TASK ITEM:
Search the entries below for the word "AUTHOR" and copy each line that has it.

EXERCISE INPUTS:
== Segment start ==

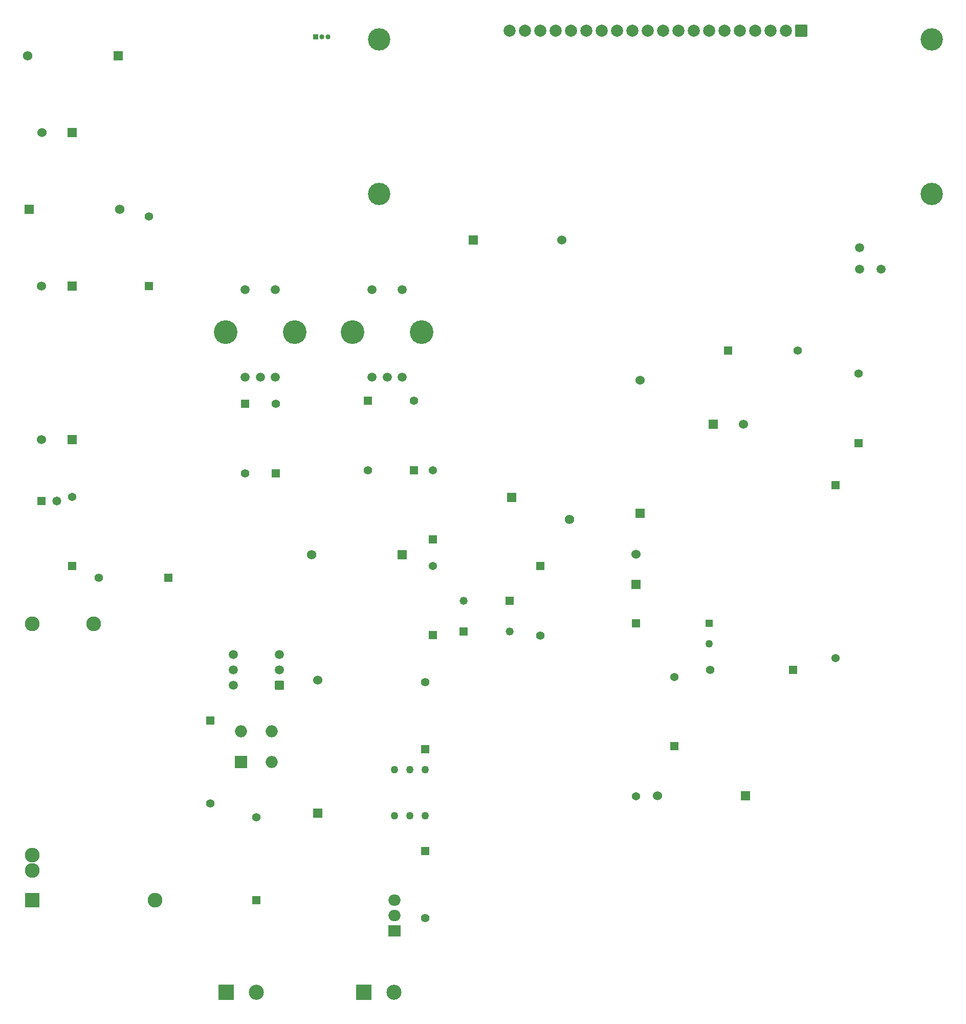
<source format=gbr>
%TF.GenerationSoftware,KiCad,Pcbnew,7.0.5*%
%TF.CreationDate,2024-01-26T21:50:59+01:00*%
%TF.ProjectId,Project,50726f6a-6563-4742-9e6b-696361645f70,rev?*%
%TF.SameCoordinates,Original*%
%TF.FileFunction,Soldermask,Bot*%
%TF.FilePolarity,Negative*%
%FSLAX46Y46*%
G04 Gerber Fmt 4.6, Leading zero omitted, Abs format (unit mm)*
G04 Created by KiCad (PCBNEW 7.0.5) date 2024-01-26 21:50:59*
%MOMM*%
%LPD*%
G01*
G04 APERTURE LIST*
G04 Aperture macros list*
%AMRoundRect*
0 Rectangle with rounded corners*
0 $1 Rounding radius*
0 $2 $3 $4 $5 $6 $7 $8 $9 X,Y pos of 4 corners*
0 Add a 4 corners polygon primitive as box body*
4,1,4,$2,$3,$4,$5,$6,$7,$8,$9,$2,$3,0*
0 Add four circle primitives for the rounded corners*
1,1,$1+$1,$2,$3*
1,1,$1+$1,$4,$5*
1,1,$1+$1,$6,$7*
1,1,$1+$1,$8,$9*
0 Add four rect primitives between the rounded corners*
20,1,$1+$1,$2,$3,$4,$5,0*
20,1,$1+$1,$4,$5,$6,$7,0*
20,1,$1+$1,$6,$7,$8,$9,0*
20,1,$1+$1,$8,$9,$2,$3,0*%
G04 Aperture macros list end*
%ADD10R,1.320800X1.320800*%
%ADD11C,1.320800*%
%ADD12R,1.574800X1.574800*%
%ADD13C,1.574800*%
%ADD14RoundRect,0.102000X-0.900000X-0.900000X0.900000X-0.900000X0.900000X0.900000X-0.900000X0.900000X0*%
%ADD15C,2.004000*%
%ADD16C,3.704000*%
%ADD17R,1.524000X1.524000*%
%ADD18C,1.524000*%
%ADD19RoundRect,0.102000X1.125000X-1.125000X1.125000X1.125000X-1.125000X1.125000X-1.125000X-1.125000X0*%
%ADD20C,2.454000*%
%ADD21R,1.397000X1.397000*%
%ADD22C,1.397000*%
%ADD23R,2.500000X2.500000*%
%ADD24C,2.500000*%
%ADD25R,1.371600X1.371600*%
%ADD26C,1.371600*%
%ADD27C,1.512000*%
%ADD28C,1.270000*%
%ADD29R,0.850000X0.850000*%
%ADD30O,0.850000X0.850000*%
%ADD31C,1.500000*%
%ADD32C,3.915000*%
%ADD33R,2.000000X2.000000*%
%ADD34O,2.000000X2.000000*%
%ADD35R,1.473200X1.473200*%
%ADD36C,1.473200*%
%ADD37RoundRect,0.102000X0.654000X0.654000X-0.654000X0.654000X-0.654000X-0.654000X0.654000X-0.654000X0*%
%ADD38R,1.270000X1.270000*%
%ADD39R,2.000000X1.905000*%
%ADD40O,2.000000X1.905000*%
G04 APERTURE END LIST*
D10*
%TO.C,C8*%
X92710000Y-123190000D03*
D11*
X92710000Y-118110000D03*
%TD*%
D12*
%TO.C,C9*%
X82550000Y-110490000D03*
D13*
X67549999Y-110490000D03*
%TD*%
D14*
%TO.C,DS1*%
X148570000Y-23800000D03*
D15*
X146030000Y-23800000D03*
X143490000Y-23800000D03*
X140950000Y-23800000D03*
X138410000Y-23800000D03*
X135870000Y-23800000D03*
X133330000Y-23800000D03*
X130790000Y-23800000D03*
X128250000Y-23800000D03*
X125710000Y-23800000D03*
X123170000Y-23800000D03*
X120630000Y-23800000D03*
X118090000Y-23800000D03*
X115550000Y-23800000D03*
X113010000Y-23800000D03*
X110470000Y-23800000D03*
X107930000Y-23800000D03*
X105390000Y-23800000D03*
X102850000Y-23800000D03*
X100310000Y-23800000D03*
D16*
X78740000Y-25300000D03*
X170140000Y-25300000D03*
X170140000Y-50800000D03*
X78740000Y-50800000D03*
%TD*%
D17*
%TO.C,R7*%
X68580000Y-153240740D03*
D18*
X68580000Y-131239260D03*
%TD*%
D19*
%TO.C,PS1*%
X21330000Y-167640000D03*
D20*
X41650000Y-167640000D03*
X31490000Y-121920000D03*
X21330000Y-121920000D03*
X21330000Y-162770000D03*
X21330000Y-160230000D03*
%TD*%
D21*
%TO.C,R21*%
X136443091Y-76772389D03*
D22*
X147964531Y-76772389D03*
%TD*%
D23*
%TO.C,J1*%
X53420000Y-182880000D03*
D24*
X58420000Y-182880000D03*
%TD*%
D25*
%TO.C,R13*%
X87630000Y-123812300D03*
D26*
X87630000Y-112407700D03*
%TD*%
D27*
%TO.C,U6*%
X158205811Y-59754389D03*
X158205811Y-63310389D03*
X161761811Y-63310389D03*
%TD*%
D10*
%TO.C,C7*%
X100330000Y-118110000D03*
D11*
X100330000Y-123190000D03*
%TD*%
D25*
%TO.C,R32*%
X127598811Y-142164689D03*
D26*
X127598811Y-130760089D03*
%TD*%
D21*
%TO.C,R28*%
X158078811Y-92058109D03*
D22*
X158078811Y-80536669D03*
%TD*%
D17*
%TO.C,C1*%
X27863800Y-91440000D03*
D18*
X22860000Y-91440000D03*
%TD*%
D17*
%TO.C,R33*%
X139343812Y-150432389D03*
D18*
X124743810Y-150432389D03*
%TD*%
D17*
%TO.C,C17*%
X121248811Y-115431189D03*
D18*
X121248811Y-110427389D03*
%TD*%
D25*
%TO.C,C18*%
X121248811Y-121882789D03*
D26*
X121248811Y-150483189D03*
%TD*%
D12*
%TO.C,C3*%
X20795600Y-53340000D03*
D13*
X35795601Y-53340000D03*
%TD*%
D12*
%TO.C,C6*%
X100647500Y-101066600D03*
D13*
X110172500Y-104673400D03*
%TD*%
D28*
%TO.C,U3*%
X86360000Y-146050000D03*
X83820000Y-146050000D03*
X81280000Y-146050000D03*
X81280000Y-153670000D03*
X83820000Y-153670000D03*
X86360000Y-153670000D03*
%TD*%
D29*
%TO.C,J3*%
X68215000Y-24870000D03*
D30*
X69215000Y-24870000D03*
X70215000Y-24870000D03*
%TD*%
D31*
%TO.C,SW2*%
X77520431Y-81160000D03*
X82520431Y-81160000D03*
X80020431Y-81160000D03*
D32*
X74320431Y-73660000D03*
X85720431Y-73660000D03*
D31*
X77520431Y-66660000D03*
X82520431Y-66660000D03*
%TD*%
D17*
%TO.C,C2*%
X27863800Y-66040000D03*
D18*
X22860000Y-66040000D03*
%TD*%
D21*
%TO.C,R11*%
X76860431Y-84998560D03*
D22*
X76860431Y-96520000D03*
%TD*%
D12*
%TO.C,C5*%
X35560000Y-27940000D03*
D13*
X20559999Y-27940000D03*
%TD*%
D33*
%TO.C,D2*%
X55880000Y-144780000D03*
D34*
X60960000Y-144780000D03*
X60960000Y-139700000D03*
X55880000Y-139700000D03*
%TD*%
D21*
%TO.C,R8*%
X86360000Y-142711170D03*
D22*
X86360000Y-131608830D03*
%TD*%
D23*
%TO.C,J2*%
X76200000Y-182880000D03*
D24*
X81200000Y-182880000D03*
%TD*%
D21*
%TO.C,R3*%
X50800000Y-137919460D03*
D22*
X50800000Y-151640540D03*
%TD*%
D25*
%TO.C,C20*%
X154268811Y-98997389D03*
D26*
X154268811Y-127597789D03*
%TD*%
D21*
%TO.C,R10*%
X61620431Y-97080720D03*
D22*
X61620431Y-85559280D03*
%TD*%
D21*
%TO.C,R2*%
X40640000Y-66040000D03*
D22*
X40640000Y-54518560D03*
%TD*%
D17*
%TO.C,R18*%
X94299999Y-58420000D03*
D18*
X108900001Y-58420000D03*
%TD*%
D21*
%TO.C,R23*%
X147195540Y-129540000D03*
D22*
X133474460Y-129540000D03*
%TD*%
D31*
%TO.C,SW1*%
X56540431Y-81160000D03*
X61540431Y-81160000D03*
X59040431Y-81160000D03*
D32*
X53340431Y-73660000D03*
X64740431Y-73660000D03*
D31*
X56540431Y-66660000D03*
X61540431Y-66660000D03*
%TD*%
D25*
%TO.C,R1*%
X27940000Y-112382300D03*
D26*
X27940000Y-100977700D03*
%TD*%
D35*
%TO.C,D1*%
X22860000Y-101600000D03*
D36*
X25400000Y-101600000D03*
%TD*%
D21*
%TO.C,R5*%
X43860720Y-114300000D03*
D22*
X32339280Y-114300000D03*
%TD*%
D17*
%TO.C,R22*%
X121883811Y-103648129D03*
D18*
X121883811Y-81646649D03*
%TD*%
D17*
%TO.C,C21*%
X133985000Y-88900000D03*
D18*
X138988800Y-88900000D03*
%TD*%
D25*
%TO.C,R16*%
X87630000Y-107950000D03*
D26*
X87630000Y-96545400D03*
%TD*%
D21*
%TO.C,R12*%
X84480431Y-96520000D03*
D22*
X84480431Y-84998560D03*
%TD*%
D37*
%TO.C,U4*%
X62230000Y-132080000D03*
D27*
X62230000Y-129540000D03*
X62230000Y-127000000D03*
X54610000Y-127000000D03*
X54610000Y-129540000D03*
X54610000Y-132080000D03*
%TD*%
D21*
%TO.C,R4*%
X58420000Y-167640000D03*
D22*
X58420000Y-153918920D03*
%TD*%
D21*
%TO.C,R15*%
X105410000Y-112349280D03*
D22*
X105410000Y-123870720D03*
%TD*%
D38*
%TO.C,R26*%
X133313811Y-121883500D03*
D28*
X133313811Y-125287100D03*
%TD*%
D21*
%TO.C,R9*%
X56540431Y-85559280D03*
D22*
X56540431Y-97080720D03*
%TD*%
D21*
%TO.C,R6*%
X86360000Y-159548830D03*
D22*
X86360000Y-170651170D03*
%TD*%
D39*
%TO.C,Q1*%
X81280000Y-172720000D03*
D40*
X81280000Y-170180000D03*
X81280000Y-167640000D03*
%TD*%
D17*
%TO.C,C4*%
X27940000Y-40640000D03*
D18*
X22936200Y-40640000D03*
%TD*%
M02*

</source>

== Segment end ==
== Segment start ==

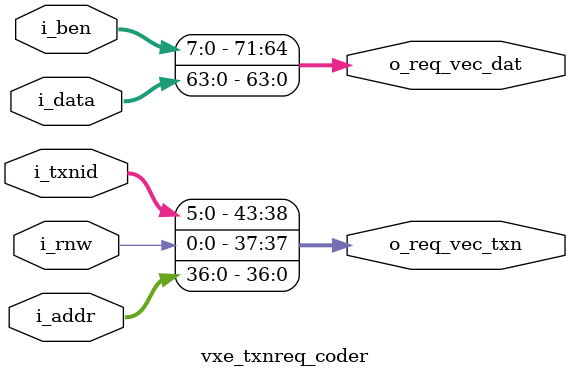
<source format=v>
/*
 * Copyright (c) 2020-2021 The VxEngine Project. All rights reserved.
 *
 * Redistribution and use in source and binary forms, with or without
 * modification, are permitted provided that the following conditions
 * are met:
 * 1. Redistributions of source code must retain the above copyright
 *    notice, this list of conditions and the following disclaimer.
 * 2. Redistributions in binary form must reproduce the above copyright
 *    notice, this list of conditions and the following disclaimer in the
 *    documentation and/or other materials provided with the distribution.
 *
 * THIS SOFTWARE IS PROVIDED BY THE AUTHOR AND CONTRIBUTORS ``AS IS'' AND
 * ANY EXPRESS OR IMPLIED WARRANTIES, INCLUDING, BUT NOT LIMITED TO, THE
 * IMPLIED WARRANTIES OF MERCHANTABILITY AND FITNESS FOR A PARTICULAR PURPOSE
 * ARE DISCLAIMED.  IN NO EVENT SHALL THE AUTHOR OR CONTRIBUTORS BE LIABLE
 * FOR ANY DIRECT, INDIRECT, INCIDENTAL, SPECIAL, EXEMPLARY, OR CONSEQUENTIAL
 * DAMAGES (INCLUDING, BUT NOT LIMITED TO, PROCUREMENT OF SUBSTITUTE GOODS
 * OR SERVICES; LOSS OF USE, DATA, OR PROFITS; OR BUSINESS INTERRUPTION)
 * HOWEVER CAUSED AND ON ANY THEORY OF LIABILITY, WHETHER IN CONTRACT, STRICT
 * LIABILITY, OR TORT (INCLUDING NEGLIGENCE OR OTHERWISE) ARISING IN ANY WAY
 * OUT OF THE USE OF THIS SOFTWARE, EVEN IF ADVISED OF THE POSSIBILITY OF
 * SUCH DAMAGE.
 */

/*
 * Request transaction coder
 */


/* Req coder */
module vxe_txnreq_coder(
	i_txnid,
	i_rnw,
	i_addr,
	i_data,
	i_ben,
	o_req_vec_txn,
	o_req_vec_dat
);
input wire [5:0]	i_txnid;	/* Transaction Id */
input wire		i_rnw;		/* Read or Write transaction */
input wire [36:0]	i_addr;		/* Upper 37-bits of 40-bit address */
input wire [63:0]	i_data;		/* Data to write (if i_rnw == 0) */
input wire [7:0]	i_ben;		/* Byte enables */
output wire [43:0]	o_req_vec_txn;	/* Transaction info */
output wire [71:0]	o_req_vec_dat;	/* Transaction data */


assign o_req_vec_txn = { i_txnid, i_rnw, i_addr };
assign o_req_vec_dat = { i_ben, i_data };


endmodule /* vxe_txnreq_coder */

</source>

== Segment end ==

ANSWER BOX:
 * THIS SOFTWARE IS PROVIDED BY THE AUTHOR AND CONTRIBUTORS ``AS IS'' AND
 * ARE DISCLAIMED.  IN NO EVENT SHALL THE AUTHOR OR CONTRIBUTORS BE LIABLE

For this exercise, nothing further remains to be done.